Open xiaonans opened 3 months ago
@Tracin Could you please have a look? Thanks
@xiaonans For group_size let's say 128, means every 128 4bit weights will have one fp16 zero_point. Memory ratio of zp / weight is 16 / (128 * 4). That's about 3% if my calculation is correct. I think it is neglected. On the other hand, dequantize zp in kernel will bring overhead. Do you agree with me?
@xiaonans For group_size let's say 128, means every 128 4bit weights will have one fp16 zero_point. Memory ratio of zp / weight is 16 / (128 * 4). That's about 3% if my calculation is correct. I think it is neglected.
If group_size=64 and 2bit weights are used, the memory ratio of zero-point/weight can be about 12%, 16/(64*2).

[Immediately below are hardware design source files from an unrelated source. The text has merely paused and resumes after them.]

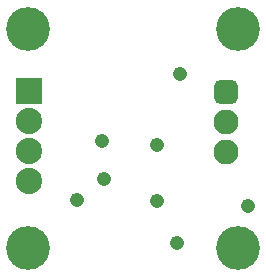
<source format=gbr>
%TF.GenerationSoftware,Altium Limited,Altium Designer,25.7.1 (20)*%
G04 Layer_Color=16711935*
%FSLAX45Y45*%
%MOMM*%
%TF.SameCoordinates,8EC0096B-1770-4E53-A1A5-517F8E17CF1D*%
%TF.FilePolarity,Negative*%
%TF.FileFunction,Soldermask,Bot*%
%TF.Part,Single*%
G01*
G75*
%TA.AperFunction,ComponentPad*%
%ADD36C,2.10800*%
%ADD37C,2.23300*%
G04:AMPARAMS|DCode=38|XSize=2.108mm|YSize=2.108mm|CornerRadius=0.654mm|HoleSize=0mm|Usage=FLASHONLY|Rotation=270.000|XOffset=0mm|YOffset=0mm|HoleType=Round|Shape=RoundedRectangle|*
%AMROUNDEDRECTD38*
21,1,2.10800,0.80000,0,0,270.0*
21,1,0.80000,2.10800,0,0,270.0*
1,1,1.30800,-0.40000,-0.40000*
1,1,1.30800,-0.40000,0.40000*
1,1,1.30800,0.40000,0.40000*
1,1,1.30800,0.40000,-0.40000*
%
%ADD38ROUNDEDRECTD38*%
%ADD39R,2.23300X2.23300*%
%TA.AperFunction,WasherPad*%
%ADD40C,3.70800*%
%TA.AperFunction,ViaPad*%
%ADD41C,1.20800*%
D36*
X2032000Y1143000D02*
D03*
Y1397000D02*
D03*
D37*
X358140Y894080D02*
D03*
Y1402080D02*
D03*
Y1148080D02*
D03*
D38*
X2032000Y1651000D02*
D03*
D39*
X358140Y1656080D02*
D03*
D40*
X2129790Y330180D02*
D03*
X355600D02*
D03*
X2132330Y2184400D02*
D03*
X355600D02*
D03*
D41*
X1643380Y1803400D02*
D03*
X2214880Y683260D02*
D03*
X1619250Y370136D02*
D03*
X1447800Y1201420D02*
D03*
X980440Y1231900D02*
D03*
X995680Y909320D02*
D03*
X1445260Y723900D02*
D03*
X772160Y736600D02*
D03*
%TF.MD5,589ea68dcd654f6ea63ff7eff78e0567*%
M02*

</source>
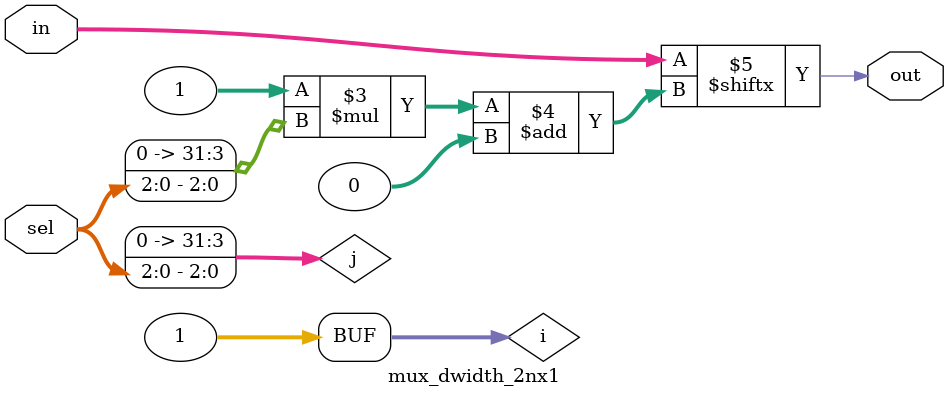
<source format=v>
`timescale 1ns / 1ps

module mux_dwidth_2nx1(in, sel, out);
	parameter n = 3;
	parameter d_width = 1;
	
	input [d_width * 2**n - 1 : 0] in;
	input [n - 1 : 0] sel;
	output reg [d_width - 1 : 0] out;
	integer i, j;
	
	always@(in or sel) begin
		j = sel;
		for(i = 0; i < d_width; i = i + 1)
			out[i] = in[d_width * j + i];
	end

endmodule

</source>
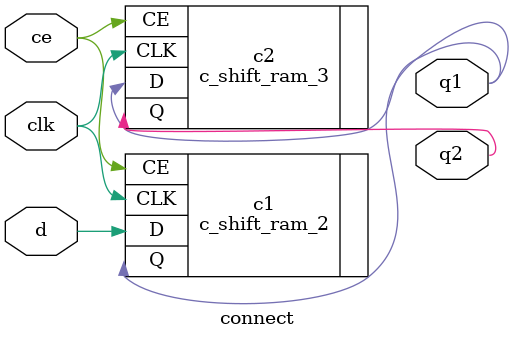
<source format=v>
`timescale 1ns / 1ps


module connect(
input clk,
input ce,
input d,
output q1,
output q2//Ò»ÁÐÈýÐÐ£¬ÆäÖÐÁ½ÐÐÓÉshift_ram²úÉú
    );
    c_shift_ram_2 c1(
    .D(d),
    .CLK(clk),
    .CE(ce),
    .Q(q1)
    );
    
    c_shift_ram_3 c2(
    .D(q1),
    .CLK(clk),
    .CE(ce),
    .Q(q2)
    );
endmodule

</source>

On the other hand, dequantize zp in kernel will bring overhead. Do you agree with me?
If the fpA_intB_gemm kernel is able to load int4 zp directly from the global memory, overhead of this loading will be reduced compared with fp16 zp. When dealing with memory-bound scenarios, it should bring in acceleration.
@xiaonans How to deploy this model(Qwen/Qwen2-1.5B-Instruct-AWQ · Hugging Face.) on TensorRT-LLM? because TensorRT-LLM only support fp16 transformer models. Thank you!
Currently some quantized huggingface models save zero-points in int4 datatype directly, like Qwen/Qwen2-7B-Instruct-GPTQ-Int4 and Qwen/Qwen2-1.5B-Instruct-AWQ · Hugging Face.
But the weight_only_groupwise_quant_matmul in TensorRT-LLM only support fp16 zero-points as input, thus causing a data type conversion like https://github.com/NVIDIA/TensorRT-LLM/blob/a96cccafcf6365c128f004f779160951f8c0801c/tensorrt_llm/models/qwen/weight.py#L104.
For groupwise quantization, memory cost of zero-points is not neglected. Would you pls add int type zero-points support in the weight-only GEMM?